Today, Romney cheerleader and former Bush White House Chief of Staff John Sununu is lambasting Gingrich in New Hampshire for leading a House Republican revolt against that budget deal. Sununu was the genius who brought us liberal Supreme Court Justice David Souter, who denied conservatives the Supreme Court majority they had earned at the ballot box. But the rejection of Bush’s failed budget deal by his own House Republicans was the defining moment that led to the historic Republican takeover of Congress in 1994, after still another tax increase to balance the budget in 1993.
That tax increase failed as well. The new Republican majorities in 1995 were greeted with a Clinton 1996 budget that still projected $200 billion deficits indefinitely into the future. That was confirmed by CBO with a projection of $2.7 trillion in deficits over the next 10 years.
Those Republican Congressional majorities then balanced the budget the supply side way, cutting tax rates, on investment, and cutting spending. They adopted the largest capital gains tax cut in history, reducing the rate by nearly 30%, from 28% to 20%. Despite that cut, actual capital gains revenues soared $84 billion higher for 1997 to 2000 than projected before the rate cut.
Total federal discretionary spending, as well as the subcategory of non-defense discretionary spending, declined from 1995 to 1996 in actual nominal dollars. In constant dollars, adjusted for inflation, the decline was 5.4%. By 2000, total federal discretionary spending was still about the same as it was in 1995 in constant dollars. As a percent of GDP, federal discretionary spending was slashed by 17.5% in just 4 years, from 1995 to 1999. Total federal spending relative to GDP declined from 1995 to 2000 by 12.5%, a reduction in the federal government relative to the economy of about one-eighth in just 5 short years.
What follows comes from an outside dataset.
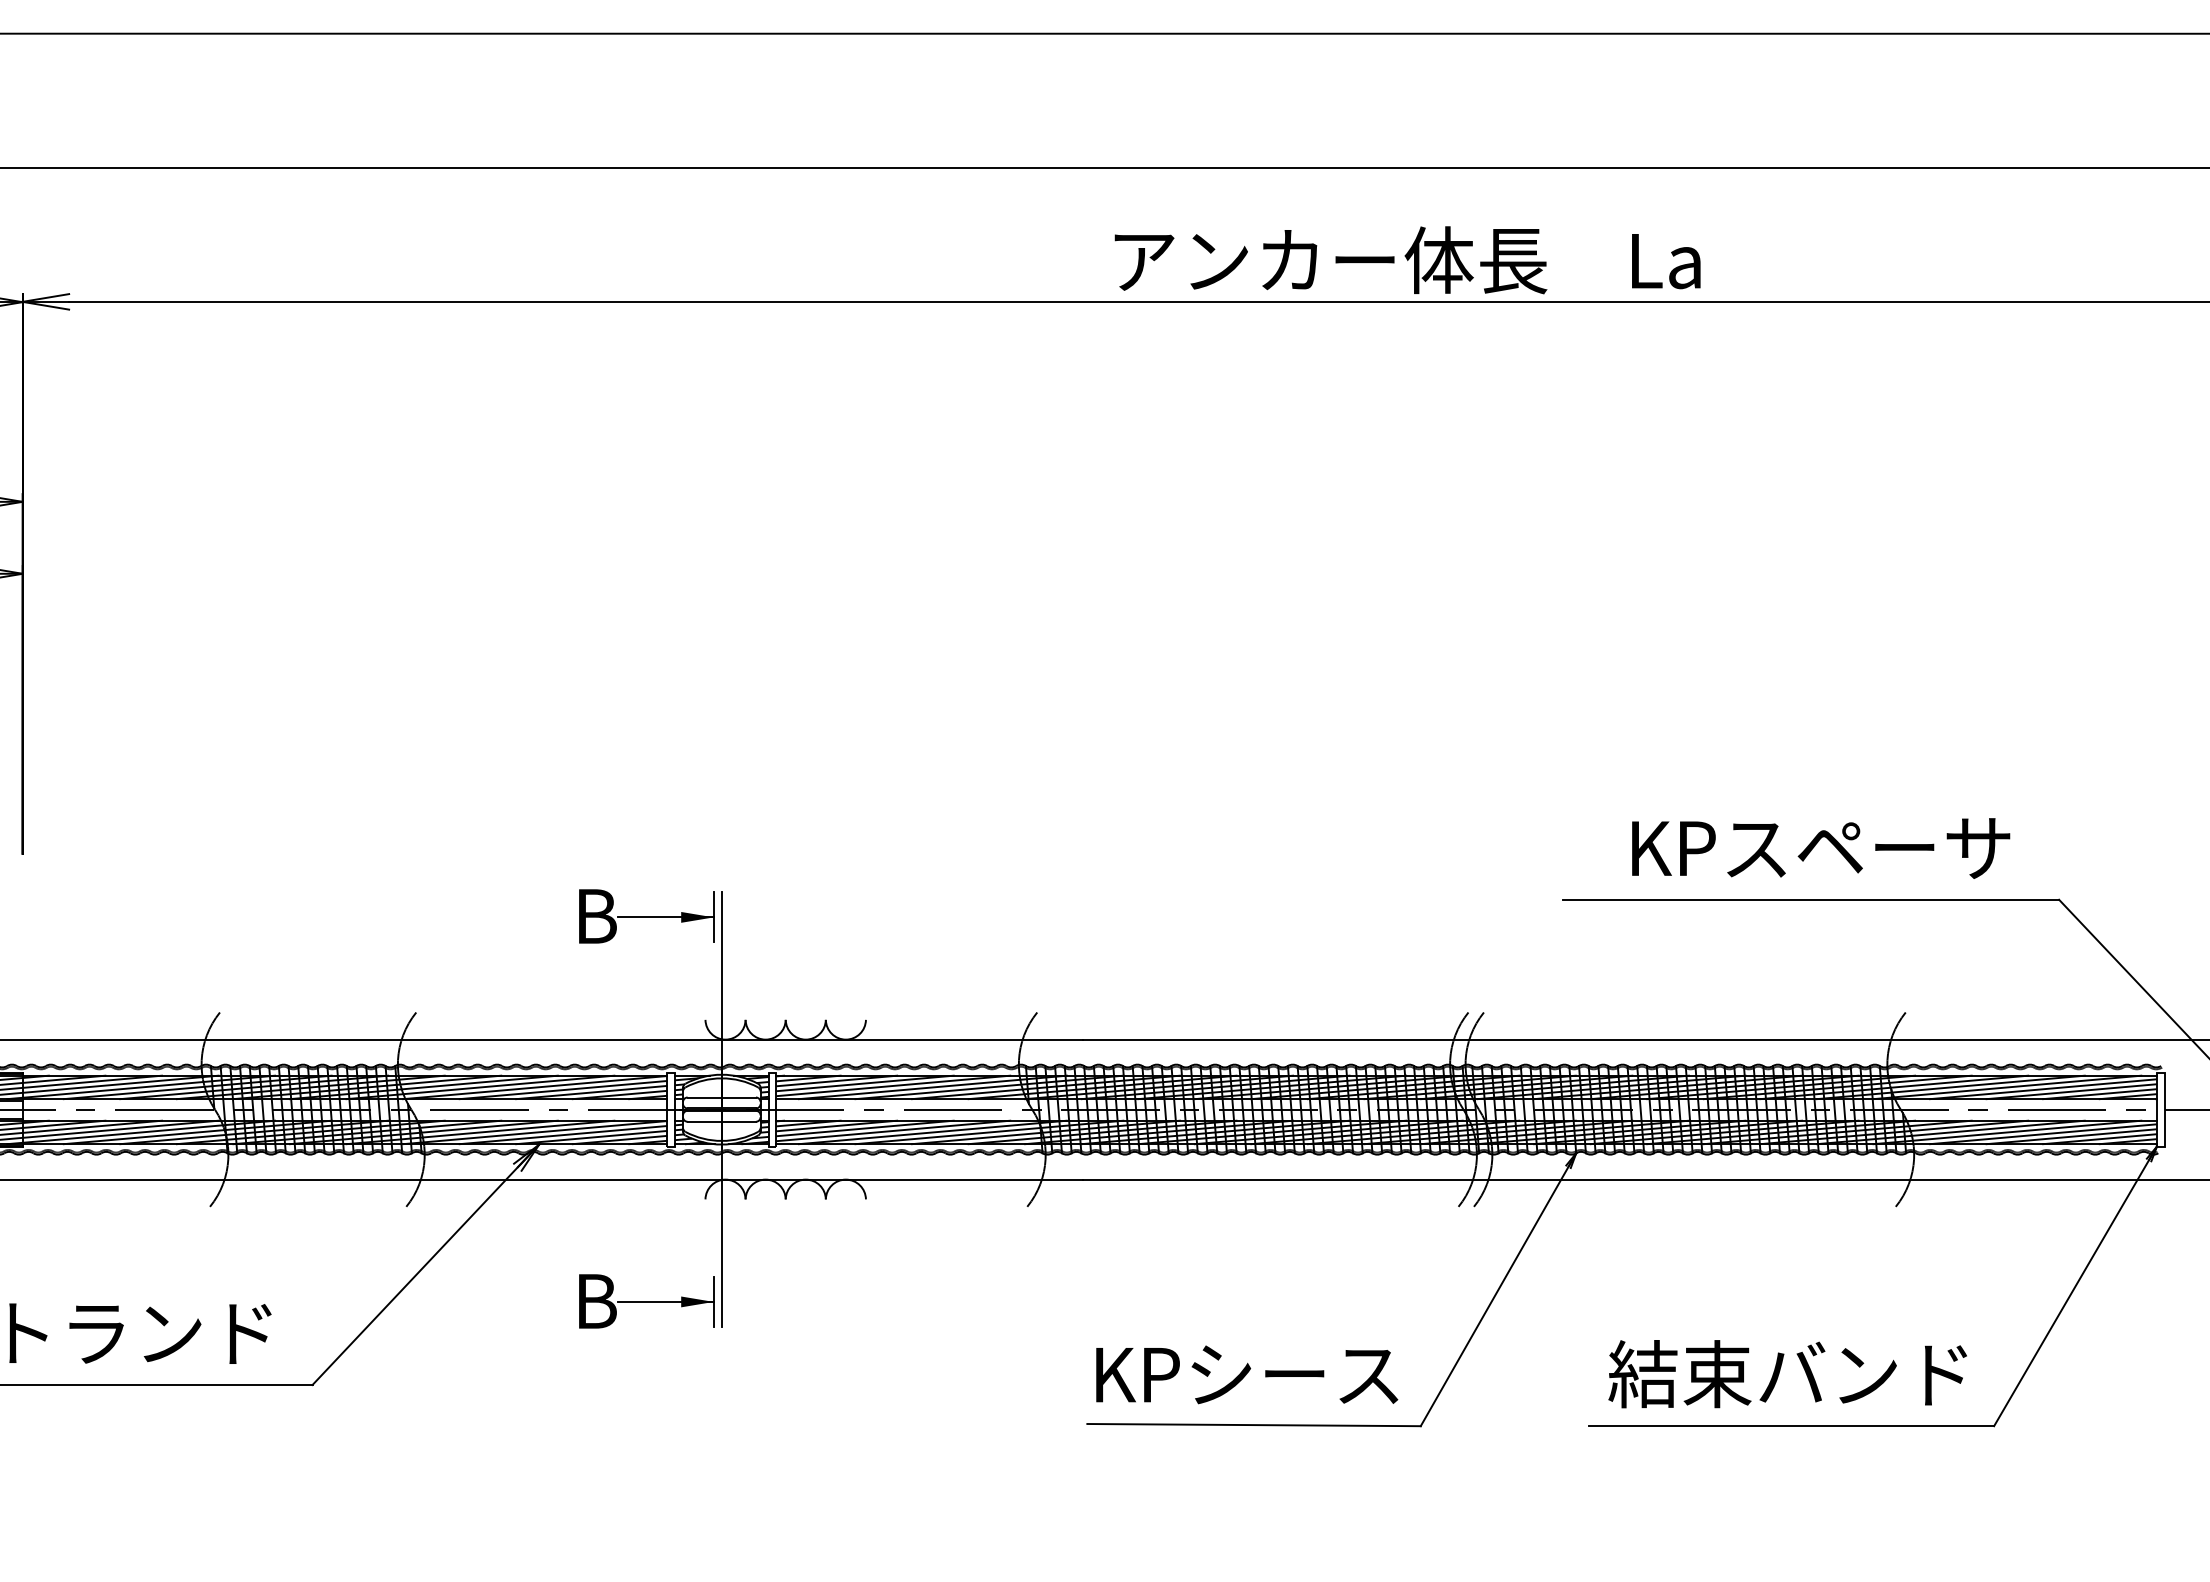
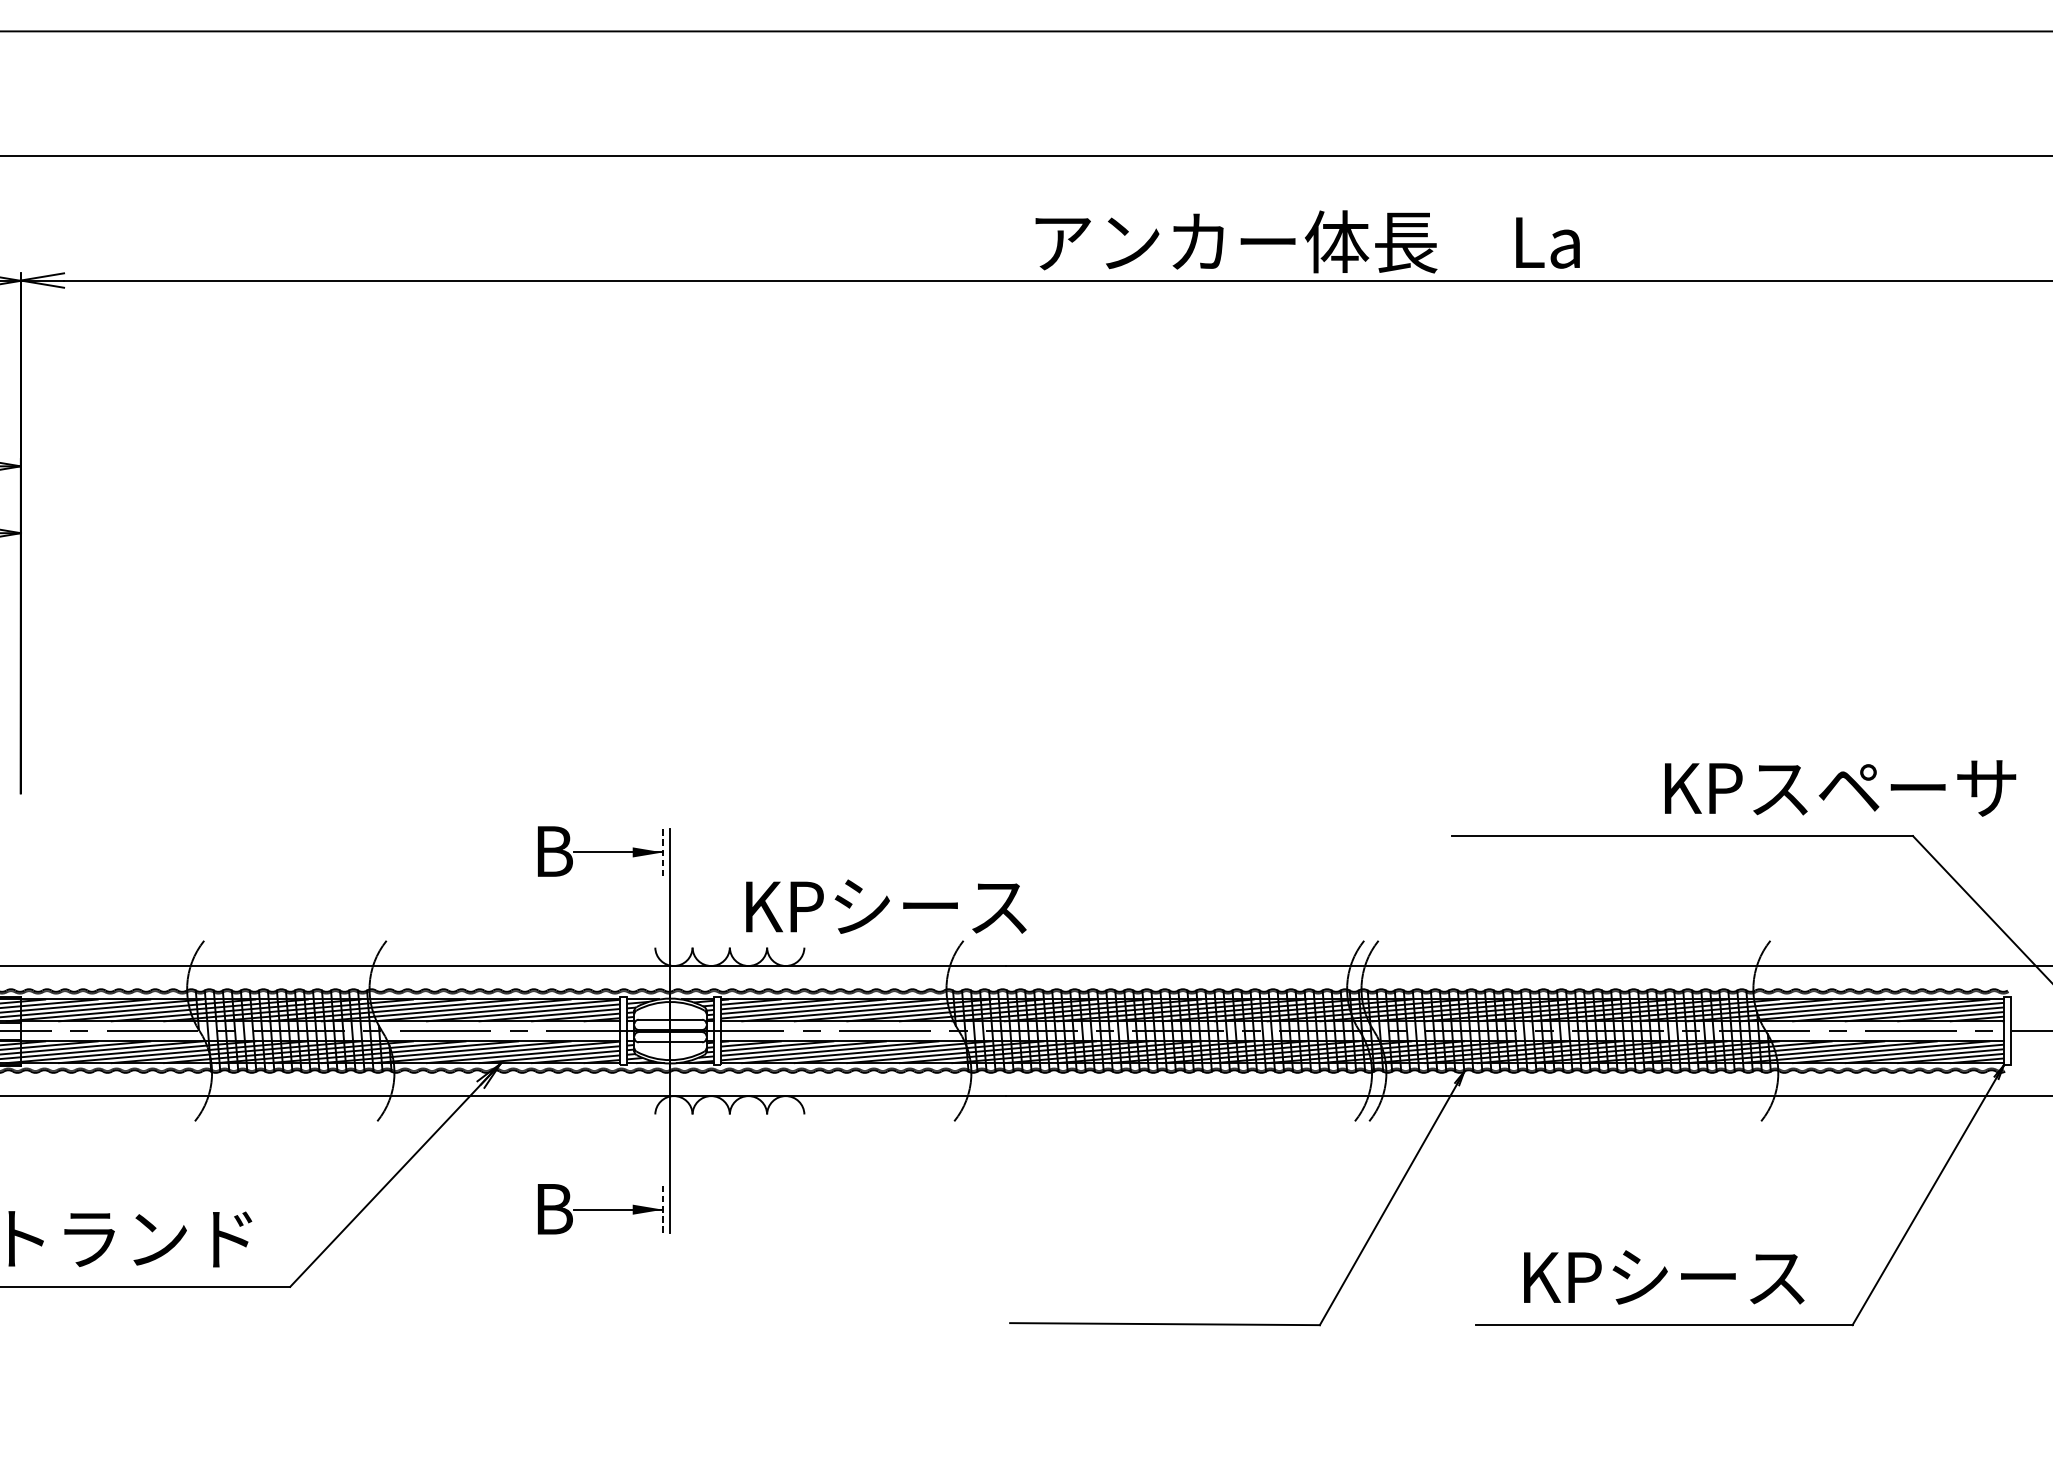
text: (1821, 848) -> (1840, 788), moved
line: (713, 917) -> (662, 852), solid -> dashed
line: (713, 1301) -> (662, 1209), solid -> dashed
text: (1247, 1374) -> (886, 906), moved
text: (1787, 1374) -> (1660, 1277), 結束バンド -> KPシース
This was accomplished not just by reducing discretionary spending, but through fundamental structural reforms of some programs, such as the old AFDC program. The Gingrich Congress succeeded in block granting that program back to the states, after further showdowns and vetoes from Clinton.
Those block grants replaced the old federal matching funding formula with fixed finite funding that left the states responsible for 100% of increased spending, but gaining 100% from any savings. With those radically reversed incentives, within a few years two thirds of those on the old AFDC program went to work, ultimately saving taxpayers 50% from where spending was heading under prior trends. But the poor going to work benefitted as well, with documented income increases of 25%.
This is a model for further entitlement reform today. Gingrich also led his Republicans to adopt a phaseout of Depression era farm subsidy programs through Freedom to Farm, which was later unfortunately reversed under Speaker Hastert and President George W. Bush after Gingrich left.
The result of these policies was balanced budgets sooner than expected. The $200 billion annual federal deficits, which had prevailed for over 15 years, were transformed into record breaking surpluses by 1998, peaking at $236 billion by 2000. Over 4 years, the national debt held by the public was reduced by a record $560 billion in surpluses. When Gingrich left office, instead of CBO projections of $2.7 trillion in deficits over the next 10 years, CBO projected surpluses of $2.3 trillion over the next 10 years, a positive turnaround of $5 trillion.
This is what we need again today. But that is not what we will get from Romney’s establishment Republicans, who like the Bourbons of France, forget nothing, and learn nothing.
Since 1896, only Republicans who have campaigned on a pro-growth platform have been elected. Mitt Romney, instead of being the most electable, is firmly in the tradition of Thomas Dewey, Jerry Ford, Bob Dole, and John McCain.